Connelly: I’m of two minds about that. On the one hand I say, it’s all make believe. You don’t have to be a killer to play a killer. You use your imagination and intelligence and observation. My job isn’t to talk about my own life, to act out my own personal history, it’s to act out what’s on paper.
That said, I don’t know if without having been a parent I would have been able to know what it was actually like. I don’t know that I would have gotten there and been able to fathom the sort of profundity of that love. How wild it is, how uncliched it else, and to especially be able to imagine what it’s like to have your child’s life threatened.
Q: Is Dark Water going to have a scene with you standing on a pier? Is this going to be your fourth film with that?
Connelly: [laughs] No it won’t! It’s funny, I said to Vadim [Perelman, director of House of Sand and Fog] “Wait, how many times have I done this now?” No, it was three times. Two in a red dress. I had one pier in a red dress in Dark City and then a pier in a red dress in Requiem for a Dream. I said to Darren, “You know, I have to tell you that I did a scene in a red dress on a pier in another film, can I change the dress? Should we mix it up a bit?” So we did talk about it. And then of course House of Sand and Fog. It’s quite unusual.
Q: You’re Brooklyn raised and you’re a Brooklyn resident. What is it about Brooklyn that you like?
Connelly: It’s still New York, which I think is great, because I think New York is a fantastic city. And it’s just a little bit quieter. It’s just a bit more kid friendly, and I’m at that point where I don’t really spend my time window shopping or going out to lunch. I spend my time when I’m not working with my kids, or going out to the park. It’s good for kids. I like that it’s just a little bit less fashionable, and a little bit more cozy.

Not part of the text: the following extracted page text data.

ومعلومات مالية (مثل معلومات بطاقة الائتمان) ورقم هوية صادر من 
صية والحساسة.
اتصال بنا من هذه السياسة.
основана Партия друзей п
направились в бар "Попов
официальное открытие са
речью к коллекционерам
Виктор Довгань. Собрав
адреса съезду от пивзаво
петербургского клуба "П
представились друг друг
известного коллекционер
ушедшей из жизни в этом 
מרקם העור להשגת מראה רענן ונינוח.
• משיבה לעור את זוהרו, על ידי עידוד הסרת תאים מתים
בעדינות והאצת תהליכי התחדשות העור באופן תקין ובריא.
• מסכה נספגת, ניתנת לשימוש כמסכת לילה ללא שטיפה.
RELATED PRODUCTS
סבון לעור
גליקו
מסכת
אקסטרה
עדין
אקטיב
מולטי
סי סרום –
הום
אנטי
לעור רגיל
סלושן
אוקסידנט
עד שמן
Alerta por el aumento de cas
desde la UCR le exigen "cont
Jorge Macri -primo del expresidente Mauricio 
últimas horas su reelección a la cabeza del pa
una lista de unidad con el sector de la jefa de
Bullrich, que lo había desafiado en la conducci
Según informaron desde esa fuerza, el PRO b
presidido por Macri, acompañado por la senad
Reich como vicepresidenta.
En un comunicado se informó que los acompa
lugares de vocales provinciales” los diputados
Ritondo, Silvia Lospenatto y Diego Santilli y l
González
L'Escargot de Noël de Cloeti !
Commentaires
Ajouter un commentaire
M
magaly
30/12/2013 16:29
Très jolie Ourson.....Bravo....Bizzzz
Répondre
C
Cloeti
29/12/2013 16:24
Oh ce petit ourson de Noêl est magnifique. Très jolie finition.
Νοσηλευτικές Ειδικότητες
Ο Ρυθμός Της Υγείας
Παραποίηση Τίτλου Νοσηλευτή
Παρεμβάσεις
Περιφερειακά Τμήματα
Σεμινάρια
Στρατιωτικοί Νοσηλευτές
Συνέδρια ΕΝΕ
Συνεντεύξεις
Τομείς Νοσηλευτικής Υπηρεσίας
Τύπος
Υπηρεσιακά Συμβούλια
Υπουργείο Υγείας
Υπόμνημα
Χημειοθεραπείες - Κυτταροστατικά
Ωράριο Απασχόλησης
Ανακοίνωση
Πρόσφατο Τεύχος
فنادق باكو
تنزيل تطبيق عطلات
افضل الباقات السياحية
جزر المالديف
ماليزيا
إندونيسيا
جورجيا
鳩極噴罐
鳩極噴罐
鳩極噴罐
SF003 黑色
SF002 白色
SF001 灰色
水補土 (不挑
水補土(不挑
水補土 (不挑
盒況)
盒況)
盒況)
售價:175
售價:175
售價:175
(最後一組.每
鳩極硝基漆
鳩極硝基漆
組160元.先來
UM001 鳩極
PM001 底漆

Q: Well, the less fashionable bit is really changing.
Connelly: Yeah, I know, it’s getting there. But it’s just a little bit les stimulus.
Q: I have seen online that you’re going to be doing a film called The Berkley Connection, with Robert Duvall and Dustin Hoffman, but I can’t find any info about the movie itself. Can you spill any beans?
Connelly: Actually what I’m doing next is a film called Little Children, which is being directed by Todd Fields, and it stars Kate Winslet.
Q: What are you playing in that?
Connelly: I am playing a woman named Cathy – it’s a book by a guy named Tom Perrotta, who also wrote Election. Among other things. I play a sort of documentary filmmaking working mom, wife to a husband who is fooling around with the Kate Winslet character.
Q: So is Berkley Connection in your future?
Connelly: As far as I know that’s not something that’s imminent.
Q: To backtrack a little bit on your career, I’m curious as to what your take is on the mixed reactions to the Hulk.
Connelly: I don’t know… I guess to address that concretely I would have to know what specifically you’re asking.
Q: The film did well enough, but some people loved it and many people hated it. It seemed that it wasn’t what people expected it to be.
Connelly: I think that’s sort of what the best thing was going into it. It seemed to me that with Ang Lee directing this sort of film it wasn’t going to be your run of the mill kind of movie or interpretation of one of these kinds of films. I think that was par for the course, and I think that was one of the things that was exciting about it – that people would either think that it was fantastic and love it, or they wouldn’t get it. But it was trying to do something. I think it was deeply respectful of the medium, but at the same time really innovative.